State Sen. John Stinner of Gering, the Appropriations Committee chairman, said the budget projections would definitely allow lawmakers to increase property tax relief efforts by $100 million during the current fiscal year and continue that level in future years.
“The $100 million that the governor wants is a doable number and a sustainable number,” he said.
Doing more than $100 million in later years could be done, Stinner said. But it would require holding down state expenses or finding other revenues, neither of which would be politically easy.
The new report includes some increases in state spending for the current biennium, such as the $53 million needed for flood recovery and repairs and an $11.9 million increase in state school aid.

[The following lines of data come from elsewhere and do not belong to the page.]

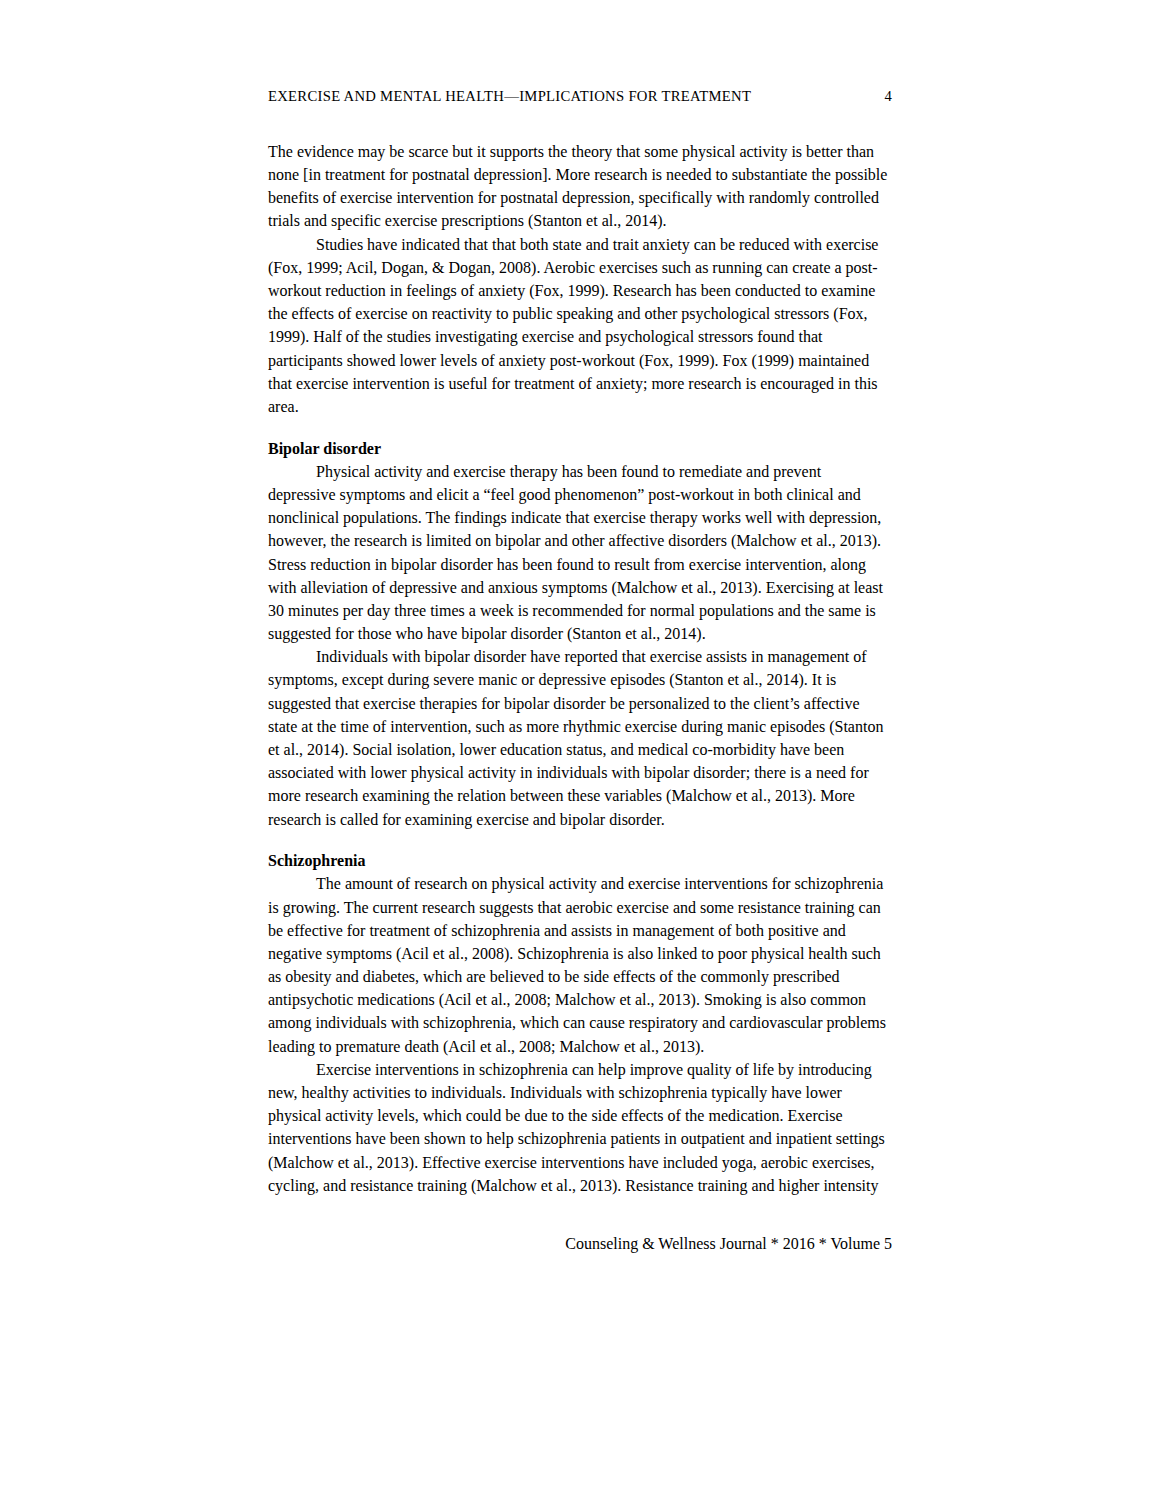Exercise and Mental Health—Implications for Treatment 4
The evidence may be scarce but it supports the theory that some physical activity is better than none [in treatment for postnatal depression]. More research is needed to substantiate the possible benefits of exercise intervention for postnatal depression, specifically with randomly controlled trials and specific exercise prescriptions (Stanton et al., 2014).
Studies have indicated that that both state and trait anxiety can be reduced with exercise (Fox, 1999; Acil, Dogan, & Dogan, 2008). Aerobic exercises such as running can create a post-workout reduction in feelings of anxiety (Fox, 1999). Research has been conducted to examine the effects of exercise on reactivity to public speaking and other psychological stressors (Fox, 1999). Half of the studies investigating exercise and psychological stressors found that participants showed lower levels of anxiety post-workout (Fox, 1999). Fox (1999) maintained that exercise intervention is useful for treatment of anxiety; more research is encouraged in this area.
Bipolar disorder
Physical activity and exercise therapy has been found to remediate and prevent depressive symptoms and elicit a “feel good phenomenon” post-workout in both clinical and nonclinical populations. The findings indicate that exercise therapy works well with depression, however, the research is limited on bipolar and other affective disorders (Malchow et al., 2013). Stress reduction in bipolar disorder has been found to result from exercise intervention, along with alleviation of depressive and anxious symptoms (Malchow et al., 2013). Exercising at least 30 minutes per day three times a week is recommended for normal populations and the same is suggested for those who have bipolar disorder (Stanton et al., 2014).
Individuals with bipolar disorder have reported that exercise assists in management of symptoms, except during severe manic or depressive episodes (Stanton et al., 2014). It is suggested that exercise therapies for bipolar disorder be personalized to the client’s affective state at the time of intervention, such as more rhythmic exercise during manic episodes (Stanton et al., 2014). Social isolation, lower education status, and medical co-morbidity have been associated with lower physical activity in individuals with bipolar disorder; there is a need for more research examining the relation between these variables (Malchow et al., 2013). More research is called for examining exercise and bipolar disorder.
Schizophrenia
The amount of research on physical activity and exercise interventions for schizophrenia is growing. The current research suggests that aerobic exercise and some resistance training can be effective for treatment of schizophrenia and assists in management of both positive and negative symptoms (Acil et al., 2008). Schizophrenia is also linked to poor physical health such as obesity and diabetes, which are believed to be side effects of the commonly prescribed antipsychotic medications (Acil et al., 2008; Malchow et al., 2013). Smoking is also common among individuals with schizophrenia, which can cause respiratory and cardiovascular problems leading to premature death (Acil et al., 2008; Malchow et al., 2013).
Exercise interventions in schizophrenia can help improve quality of life by introducing new, healthy activities to individuals. Individuals with schizophrenia typically have lower physical activity levels, which could be due to the side effects of the medication. Exercise interventions have been shown to help schizophrenia patients in outpatient and inpatient settings (Malchow et al., 2013). Effective exercise interventions have included yoga, aerobic exercises, cycling, and resistance training (Malchow et al., 2013). Resistance training and higher intensity
Counseling & Wellness Journal * 2016 * Volume 5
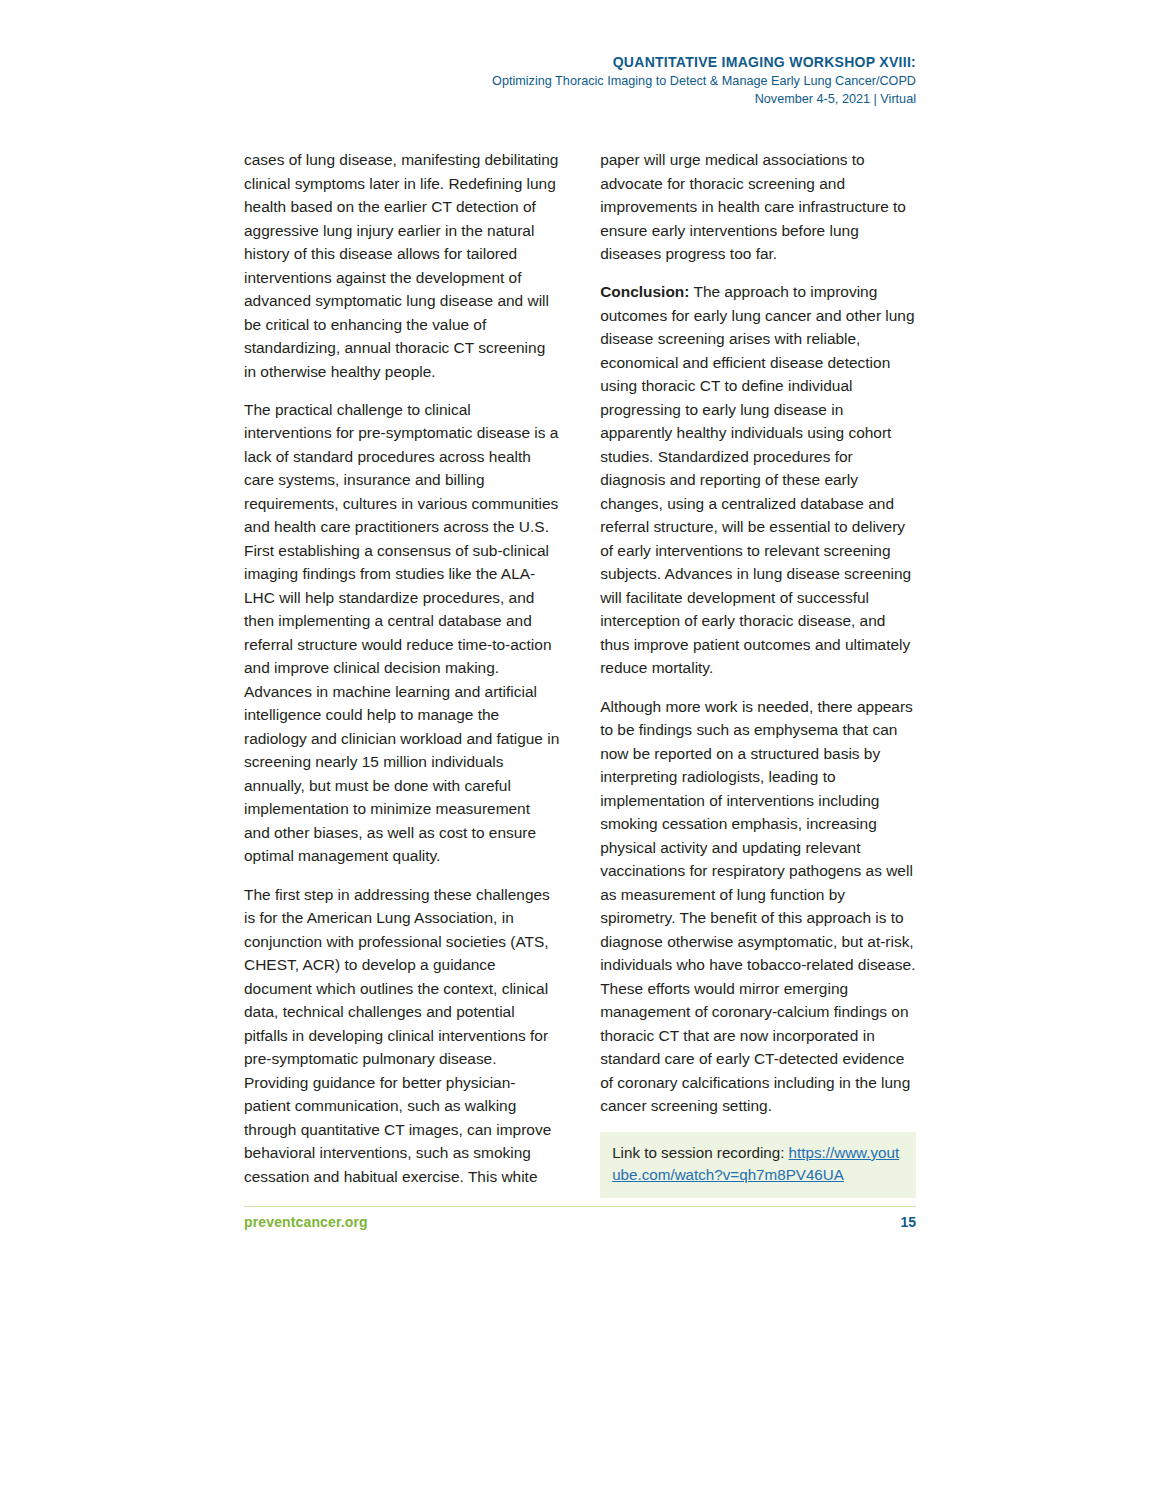Quantitative Imaging Workshop XVIII:
Optimizing Thoracic Imaging to Detect & Manage Early Lung Cancer/COPD
November 4-5, 2021 | Virtual
cases of lung disease, manifesting debilitating clinical symptoms later in life. Redefining lung health based on the earlier CT detection of aggressive lung injury earlier in the natural history of this disease allows for tailored interventions against the development of advanced symptomatic lung disease and will be critical to enhancing the value of standardizing, annual thoracic CT screening in otherwise healthy people.
The practical challenge to clinical interventions for pre-symptomatic disease is a lack of standard procedures across health care systems, insurance and billing requirements, cultures in various communities and health care practitioners across the U.S. First establishing a consensus of sub-clinical imaging findings from studies like the ALA-LHC will help standardize procedures, and then implementing a central database and referral structure would reduce time-to-action and improve clinical decision making. Advances in machine learning and artificial intelligence could help to manage the radiology and clinician workload and fatigue in screening nearly 15 million individuals annually, but must be done with careful implementation to minimize measurement and other biases, as well as cost to ensure optimal management quality.
The first step in addressing these challenges is for the American Lung Association, in conjunction with professional societies (ATS, CHEST, ACR) to develop a guidance document which outlines the context, clinical data, technical challenges and potential pitfalls in developing clinical interventions for pre-symptomatic pulmonary disease. Providing guidance for better physician-patient communication, such as walking through quantitative CT images, can improve behavioral interventions, such as smoking cessation and habitual exercise. This white paper will urge medical associations to advocate for thoracic screening and improvements in health care infrastructure to ensure early interventions before lung diseases progress too far.
Conclusion: The approach to improving outcomes for early lung cancer and other lung disease screening arises with reliable, economical and efficient disease detection using thoracic CT to define individual progressing to early lung disease in apparently healthy individuals using cohort studies. Standardized procedures for diagnosis and reporting of these early changes, using a centralized database and referral structure, will be essential to delivery of early interventions to relevant screening subjects. Advances in lung disease screening will facilitate development of successful interception of early thoracic disease, and thus improve patient outcomes and ultimately reduce mortality.
Although more work is needed, there appears to be findings such as emphysema that can now be reported on a structured basis by interpreting radiologists, leading to implementation of interventions including smoking cessation emphasis, increasing physical activity and updating relevant vaccinations for respiratory pathogens as well as measurement of lung function by spirometry. The benefit of this approach is to diagnose otherwise asymptomatic, but at-risk, individuals who have tobacco-related disease. These efforts would mirror emerging management of coronary-calcium findings on thoracic CT that are now incorporated in standard care of early CT-detected evidence of coronary calcifications including in the lung cancer screening setting.
Link to session recording: https://www.youtube.com/watch?v=qh7m8PV46UA
preventcancer.org 15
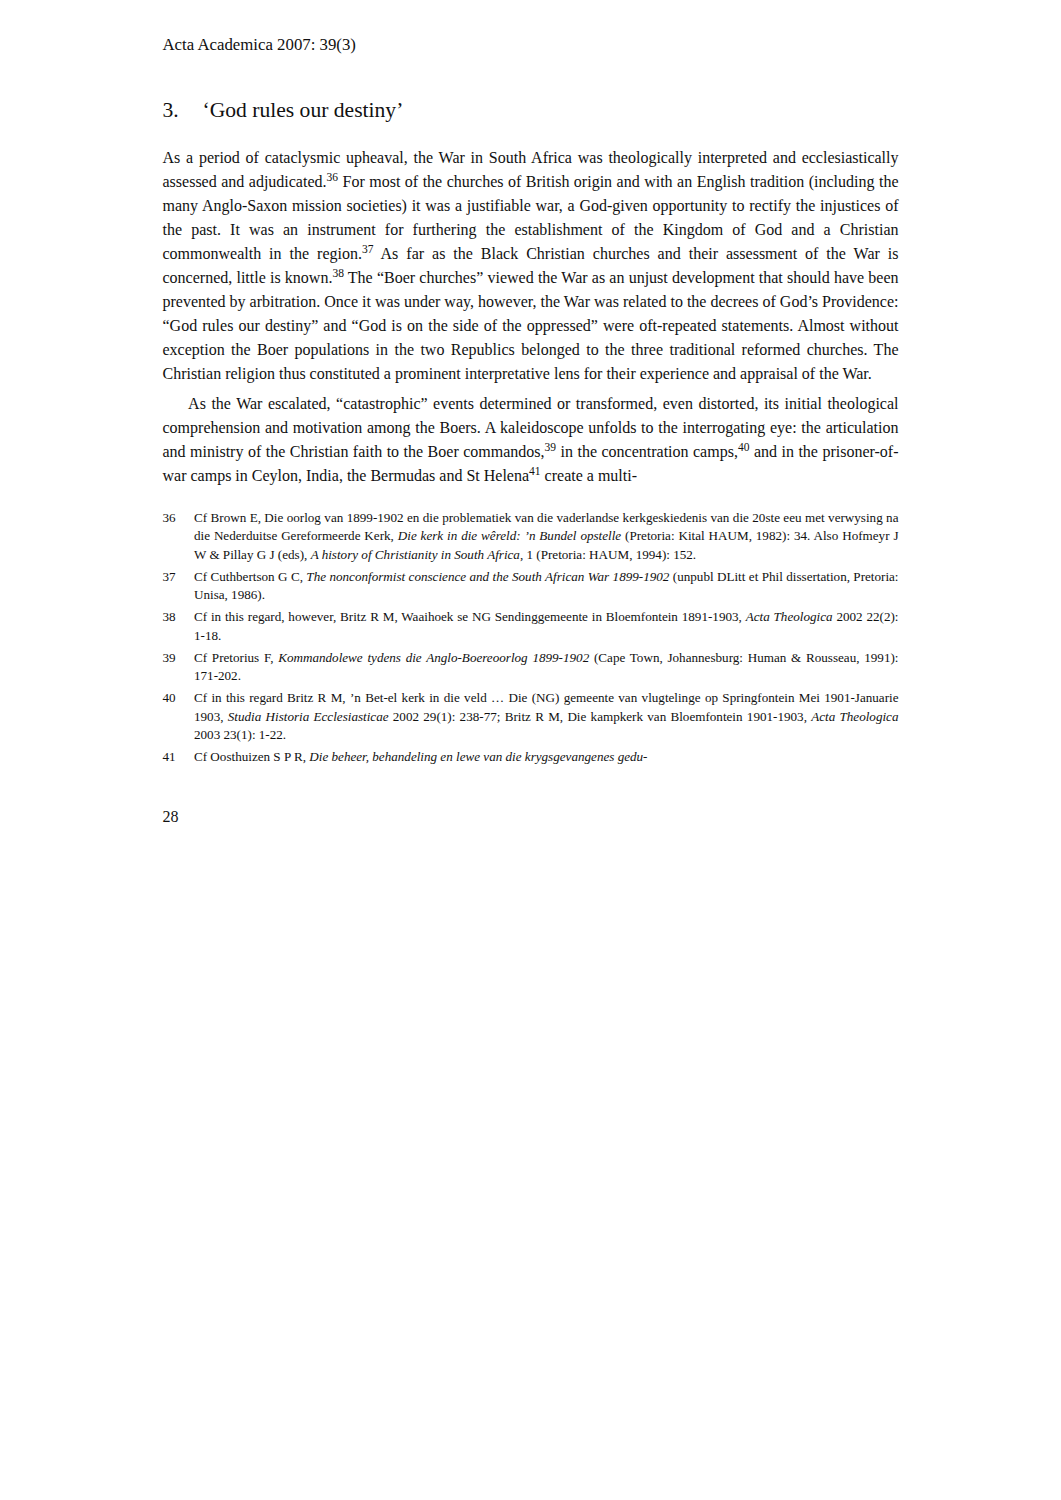Acta Academica 2007: 39(3)
3.‘God rules our destiny’
As a period of cataclysmic upheaval, the War in South Africa was theologically interpreted and ecclesiastically assessed and adjudicated.36 For most of the churches of British origin and with an English tradition (including the many Anglo-Saxon mission societies) it was a justifiable war, a God-given opportunity to rectify the injustices of the past. It was an instrument for furthering the establishment of the Kingdom of God and a Christian commonwealth in the region.37 As far as the Black Christian churches and their assessment of the War is concerned, little is known.38 The “Boer churches” viewed the War as an unjust development that should have been prevented by arbitration. Once it was under way, however, the War was related to the decrees of God’s Providence: “God rules our destiny” and “God is on the side of the oppressed” were oft-repeated statements. Almost without exception the Boer populations in the two Republics belonged to the three traditional reformed churches. The Christian religion thus constituted a prominent interpretative lens for their experience and appraisal of the War.
As the War escalated, “catastrophic” events determined or transformed, even distorted, its initial theological comprehension and motivation among the Boers. A kaleidoscope unfolds to the interrogating eye: the articulation and ministry of the Christian faith to the Boer commandos,39 in the concentration camps,40 and in the prisoner-of-war camps in Ceylon, India, the Bermudas and St Helena41 create a multi-
Cf Brown E, Die oorlog van 1899-1902 en die problematiek van die vaderlandse kerkgeskiedenis van die 20ste eeu met verwysing na die Nederduitse Gereformeerde Kerk, Die kerk in die wêreld: ’n Bundel opstelle (Pretoria: Kital HAUM, 1982): 34. Also Hofmeyr J W & Pillay G J (eds), A history of Christianity in South Africa, 1 (Pretoria: HAUM, 1994): 152.
Cf Cuthbertson G C, The nonconformist conscience and the South African War 1899-1902 (unpubl DLitt et Phil dissertation, Pretoria: Unisa, 1986).
Cf in this regard, however, Britz R M, Waaihoek se NG Sendinggemeente in Bloemfontein 1891-1903, Acta Theologica 2002 22(2): 1-18.
Cf Pretorius F, Kommandolewe tydens die Anglo-Boereoorlog 1899-1902 (Cape Town, Johannesburg: Human & Rousseau, 1991): 171-202.
Cf in this regard Britz R M, ’n Bet-el kerk in die veld … Die (NG) gemeente van vlugtelinge op Springfontein Mei 1901-Januarie 1903, Studia Historia Ecclesiasticae 2002 29(1): 238-77; Britz R M, Die kampkerk van Bloemfontein 1901-1903, Acta Theologica 2003 23(1): 1-22.
Cf Oosthuizen S P R, Die beheer, behandeling en lewe van die krygsgevangenes gedu-
28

But it does not include additional funds to address the state’s troubled corrections system, and it reduces spending on child welfare by $33 million, based on the state’s new contract for child welfare case management in the Omaha metro area. Bergquist said he was concerned that the child welfare savings might not materialize.
The budget estimates do not address other issues that could compete for state dollars, such as the level of Medicaid rates for nursing homes, which have been blamed for the closures of several rural homes in recent years, or the waiting list for serving people with developmental disabilities.
“There’s a lot of hands out right now, lots of competing forces,” Stinner said.
Sen. Lou Ann Linehan of Elkhorn, the Revenue Committee chairwoman, argues that the priority should be on boosting the state’s efforts at property tax relief. Her committee has spent months wrangling over the best way to increase relief.
Last week, the committee reached general agreement to start by dropping the valuation of agricultural land to 55% of market value, down from 75%, when it comes to computing taxes for K-12 education. About $100 million more state school aid would be needed to make up the difference.
The next step would be to lower the valuation of residential and commercial property to 80%, down from 100% now. Linehan said the goal would be to make that change in the second year of the plan, but she said it might take two or three years to accomplish, depending on the state’s budget situation.
“I think there is funding that could be found to do it,” she said.